ACTIVITY:
Note each line in the data below that holds "control", and copy it.

DATASET ENTRIES:
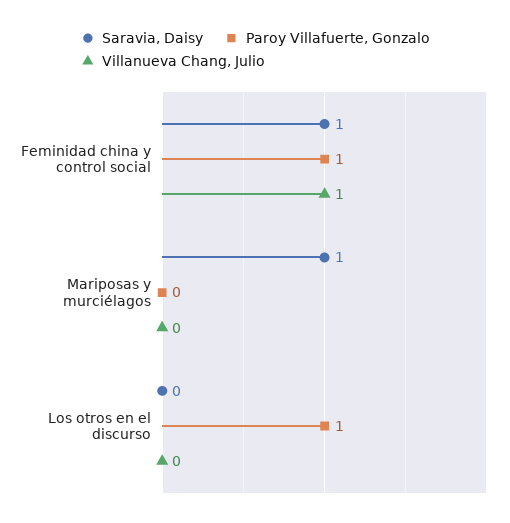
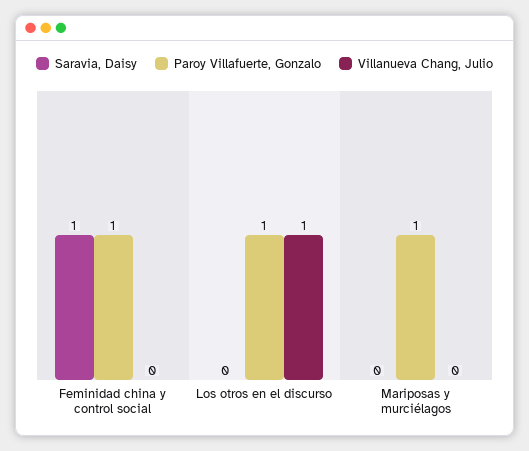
  {
    "Saravia, Daisy": {
      "Feminidad china y control social": 1,
-     "Mariposas y murciélagos": 1,
+     "Mariposas y murciélagos": 0,
      "Los otros en el discurso": 0
    },
    "Paroy Villafuerte, Gonzalo": {
      "Feminidad china y control social": 1,
-     "Mariposas y murciélagos": 0,
+     "Mariposas y murciélagos": 1,
      "Los otros en el discurso": 1
    },
    "Villanueva Chang, Julio": {
-     "Feminidad china y control social": 1,
+     "Feminidad china y control social": 0,
      "Mariposas y murciélagos": 0,
-     "Los otros en el discurso": 0
+     "Los otros en el discurso": 1
    }
  }

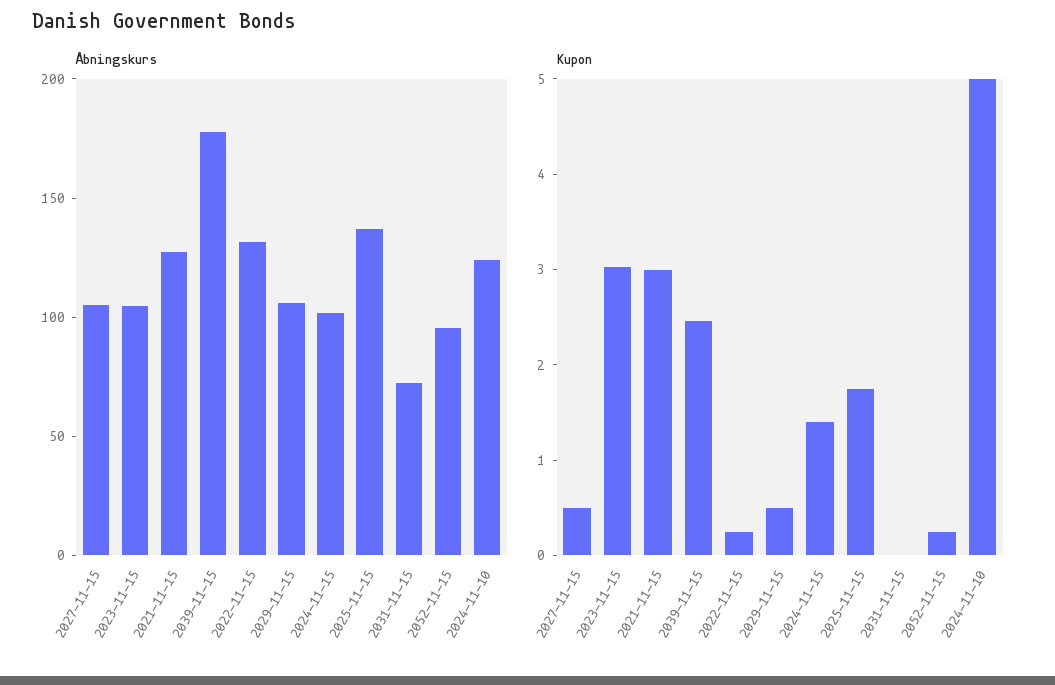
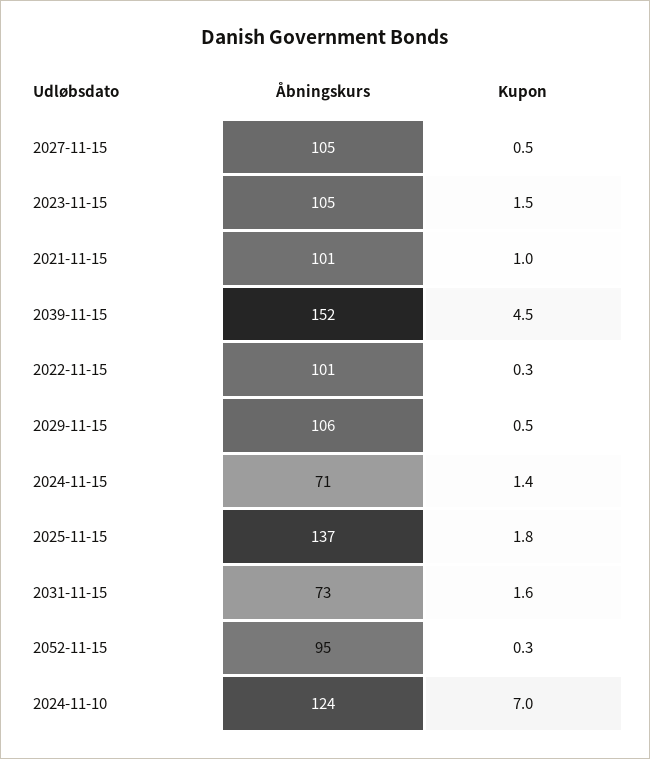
  {
    "Åbningskurs": {
      "2027-11-15": 105,
      "2023-11-15": 105,
-     "2021-11-15": 130,
+     "2021-11-15": 101,
-     "2039-11-15": 180,
+     "2039-11-15": 152,
-     "2022-11-15": 130,
+     "2022-11-15": 101,
      "2029-11-15": 106,
-     "2024-11-15": 100,
+     "2024-11-15": 71,
      "2025-11-15": 137,
      "2031-11-15": 73,
      "2052-11-15": 95,
      "2024-11-10": 124
    },
    "Kupon": {
      "2027-11-15": 0.5,
-     "2023-11-15": 3,
+     "2023-11-15": 1.5,
-     "2021-11-15": 3,
+     "2021-11-15": 1,
-     "2039-11-15": 2.4,
+     "2039-11-15": 4.5,
      "2022-11-15": 0.3,
      "2029-11-15": 0.5,
      "2024-11-15": 1.4,
      "2025-11-15": 1.8,
-     "2031-11-15": 0,
+     "2031-11-15": 1.6,
      "2052-11-15": 0.3,
-     "2024-11-10": 5
+     "2024-11-10": 7
    }
  }

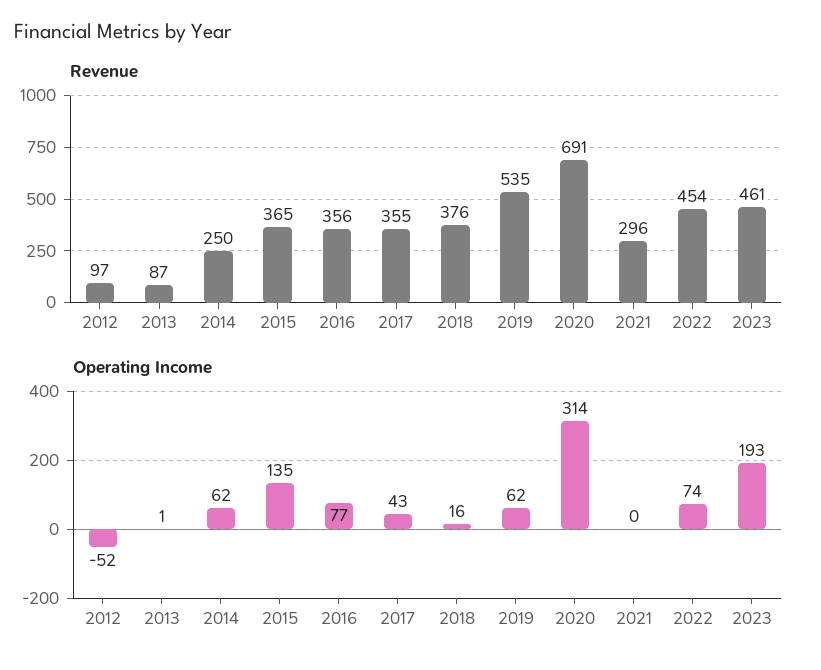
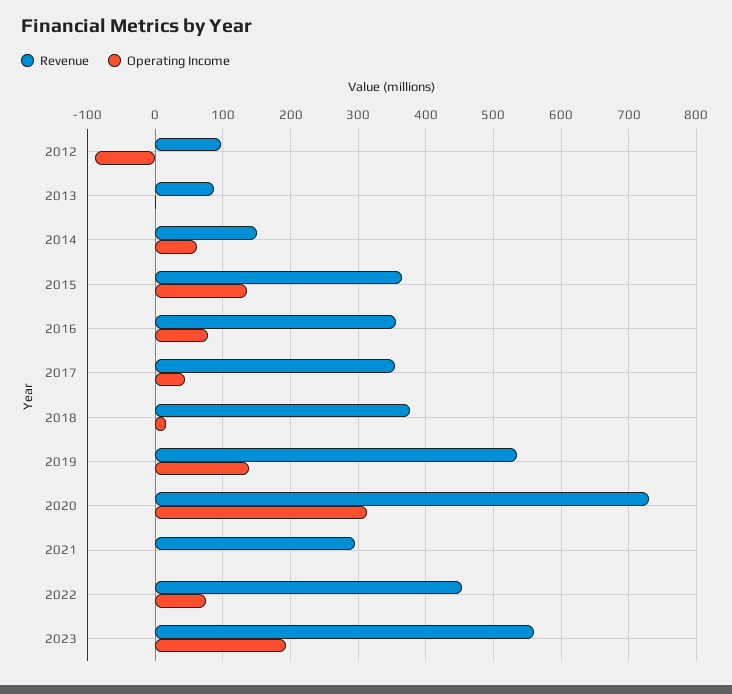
  {
    "Revenue": {
      "2012": 97,
      "2013": 87,
-     "2014": 250,
+     "2014": 150,
      "2015": 365,
      "2016": 356,
      "2017": 355,
      "2018": 376,
      "2019": 535,
-     "2020": 691,
+     "2020": 730,
      "2021": 296,
      "2022": 454,
-     "2023": 461
+     "2023": 560
    },
    "Operating Income": {
-     "2012": -52,
+     "2012": -90,
      "2013": 1,
      "2014": 62,
      "2015": 135,
      "2016": 77,
      "2017": 43,
      "2018": 16,
-     "2019": 62,
+     "2019": 140,
      "2020": 314,
      "2021": 0,
      "2022": 74,
      "2023": 193
    }
  }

RESULT OF THIS EXERCISE:
      "Feminidad china y control social": 1,
      "Feminidad china y control social": 1,
-     "Feminidad china y control social": 1,
+     "Feminidad china y control social": 0,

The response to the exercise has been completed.